I saw If a Tree Falls because it’s subject matter is of great interest to me. It’s about the Earth Liberation Front, focusing on the case of Daniel MacGowan, a pretty innocuous-seeming dude who got caught up in the movement, and is now serving hard time for being a terrorist. The film provides a comprehensive look at what happened with ELF, from start to finish. I had always wondered what had happened to those guys, having once been an aspiring leftist radical, who never went all the way. Well, MacGowan did, and the film is deeply moving in its portrait of him.
There have been two screenings of the film so far, and Curry says that it’s been “really fun.” He got to spend some time with Cory Booker, the subject of his documentary, Street Fight (POV 2005), and it sounds like he’s having a ball.

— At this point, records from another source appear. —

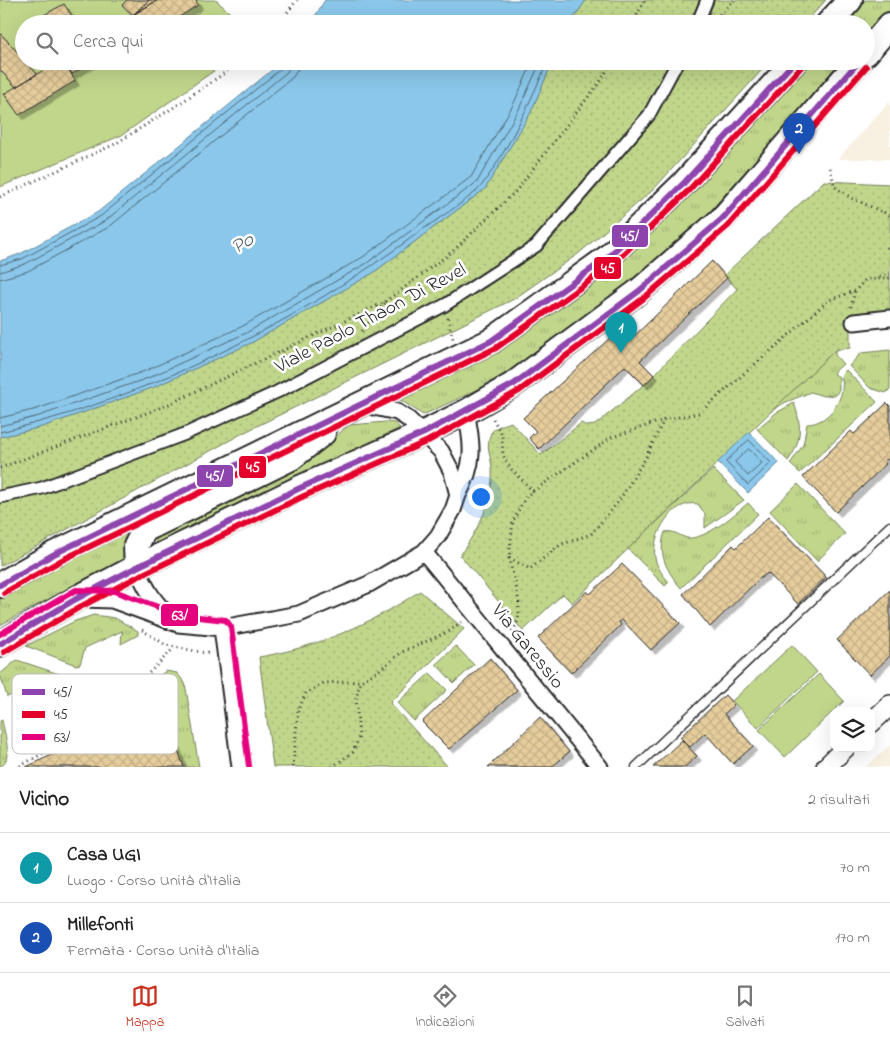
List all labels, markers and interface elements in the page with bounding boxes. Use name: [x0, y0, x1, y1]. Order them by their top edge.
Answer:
search box: [15, 15, 875, 70]
icon: search: [33, 29, 61, 57]
text: Cerca qui: [73, 29, 143, 56]
pin: 2: [783, 113, 815, 154]
line badge: 45/: [611, 224, 649, 248]
water label: Po: [226, 225, 261, 262]
text: 45/: [620, 227, 640, 248]
street label: Viale Paolo Thaon Di Revel: [269, 256, 472, 382]
line badge: 45: [593, 256, 622, 280]
text: 45: [600, 259, 615, 280]
pin: 1: [605, 312, 637, 353]
line badge: 45: [238, 455, 267, 479]
text: 45: [245, 458, 260, 479]
line badge: 45/: [196, 464, 234, 488]
text: 45/: [205, 467, 225, 488]
your location: [468, 484, 494, 510]
street label: Via Garessio: [483, 597, 571, 696]
line badge: 63/: [160, 603, 199, 627]
text: 63/: [171, 606, 189, 627]
legend: [12, 674, 178, 754]
text: 45/: [54, 683, 73, 704]
text: 45: [54, 705, 68, 726]
map controls: [830, 707, 875, 752]
button: layers: [830, 707, 875, 752]
text: 63/: [54, 728, 71, 749]
text: Vicino: [20, 785, 69, 815]
text: 2 risultati: [808, 788, 870, 812]
text: Casa UGI: [67, 842, 141, 869]
text: 1: [33, 856, 39, 880]
text: 70 m: [840, 856, 870, 880]
text: Luogo · Corso Unità d'Italia: [67, 869, 241, 893]
text: Millefonti: [67, 912, 134, 939]
text: 2: [32, 926, 40, 950]
text: 170 m: [835, 926, 870, 950]
text: Fermata · Corso Unità d'Italia: [67, 939, 260, 963]
tab: Mappa: [125, 982, 164, 1033]
tab: Indicazioni: [415, 982, 475, 1033]
tab: Salvati: [725, 982, 765, 1033]

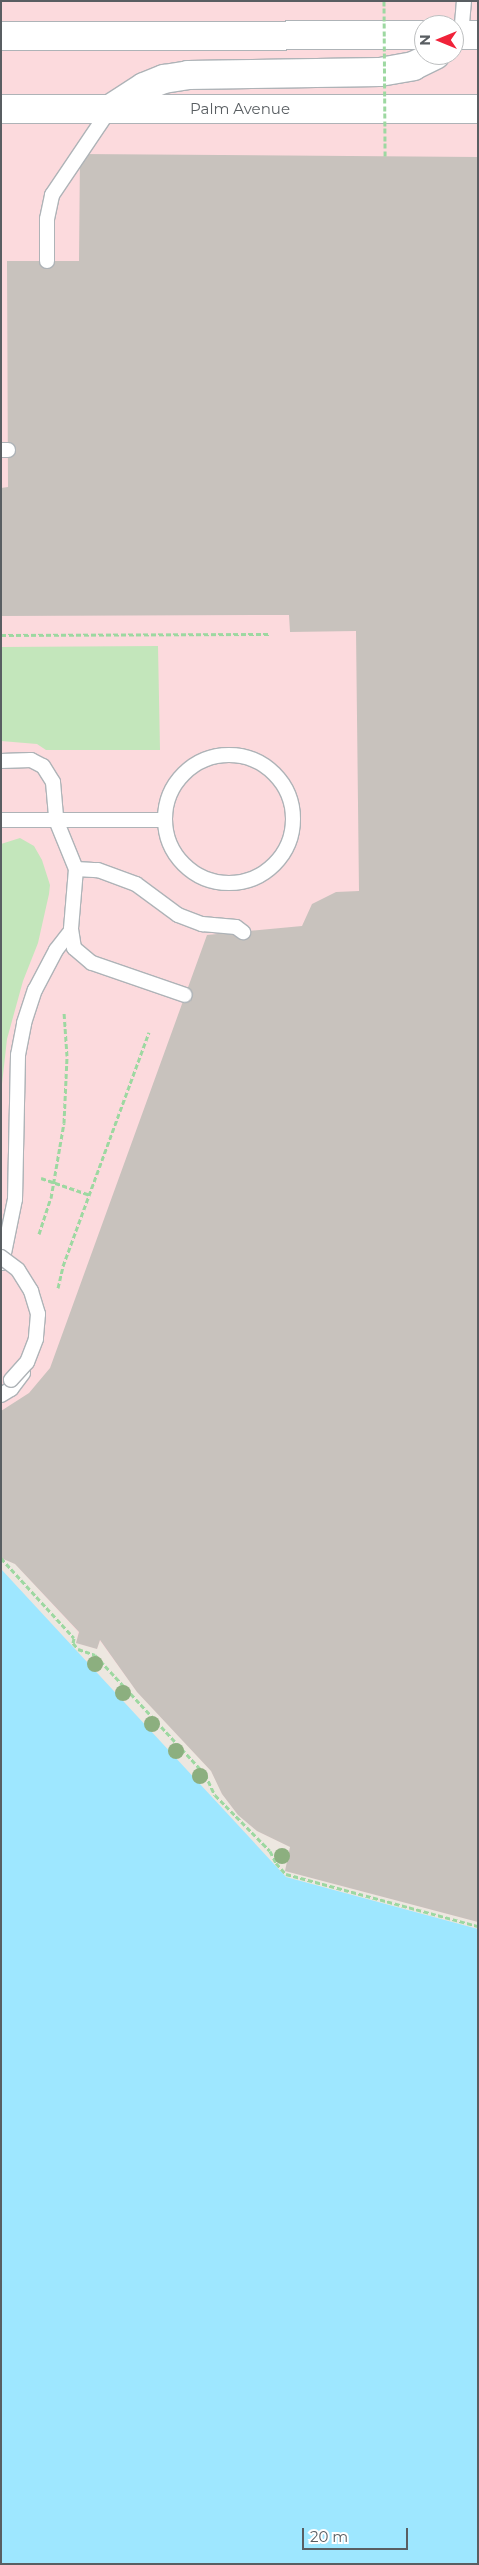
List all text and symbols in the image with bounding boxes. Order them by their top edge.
north arrow [414,15,464,65]
text: N [416,34,434,46]
street label: Palm Avenue [190,100,290,118]
scale bar [304,2518,410,2550]
text: 20 m [310,2527,348,2546]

Can you tell me about one great conversation or Q & A that’s happened at the fest so far?
I think that audiences have been most surprised by the complexity of the story and the film. A lot of people have told Sam Cullman (cinematographer /co-director) and me that they expected it to be polemical — blasting away at one side or the other. But important stories are rarely black and white and this one has a lot of gray. And even though that sometimes unsettles people, at the Q & A’s they have overwhelmingly told us that they appreciate the shifting nuance.
You’ll be airing the film on POV, so what sort of business are you doing there?
We’re talking with theatrical distributors and international television buyers. But also just enjoying spending time with other filmmakers and forgetting about business.
Are you looking for theatrical distribution?
We’ll definitely do a theatrical release of the film — I think there’s a large targetable market for this film. But whether we do it with a traditional distributor or hold on to the DVD/VOD/foreign rights and control the theatrical release ourselves is still something we need to decide.
How’s the theatrical sales environment for docs this year?
It’s hard to say — things are still early and our sample size (one film) isn’t exactly statically significant.
Have you been in communication with Daniel MacGowan about what’s happening at Sundance? Do you know what he feels about the movie being there?
I haven’t been in touch with him but his wife actually came to the screenings. I think she feels like it is a fair telling of their story and is happy for people to be learning about it. But Daniel is in prison so he won’t be able to see the film until it is on POV.